PROBLEM STATEMENT -
Which lines in the listing below contain the word "στην"? Copy each one.

= = = = =

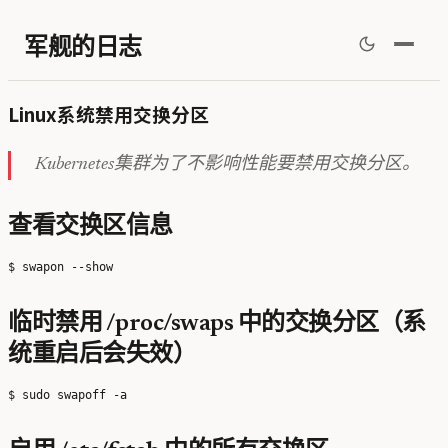
军舰的日志
Linux系统禁用交换分区
Kubernetes集群为了不影响性能要禁用交换分区。
查看交换区信息
临时禁用 /proc/swaps 中的交换分区（系
统重启后会失效）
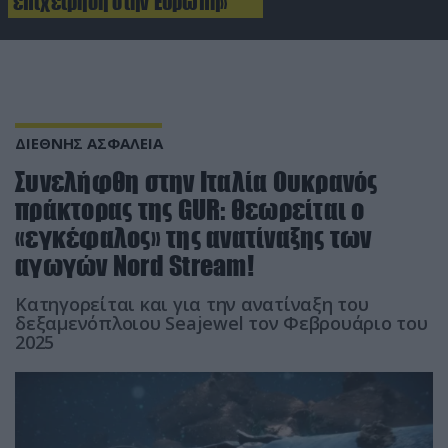
επιχείρηση στην Ευρώπη»
ΔΙΕΘΝΗΣ ΑΣΦΑΛΕΙΑ
Συνελήφθη στην Ιταλία Ουκρανός
πράκτορας της GUR: Θεωρείται ο
«εγκέφαλος» της ανατίναξης των
αγωγών Nord Stream!
Κατηγορείται και για την ανατίναξη του
δεξαμενόπλοιου Seajewel τον Φεβρουάριο του
2025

= = = = =

SOLUTION TO THIS EXERCISE -
επιχείρηση στην Ευρώπη»
Συνελήφθη στην Ιταλία Ουκρανός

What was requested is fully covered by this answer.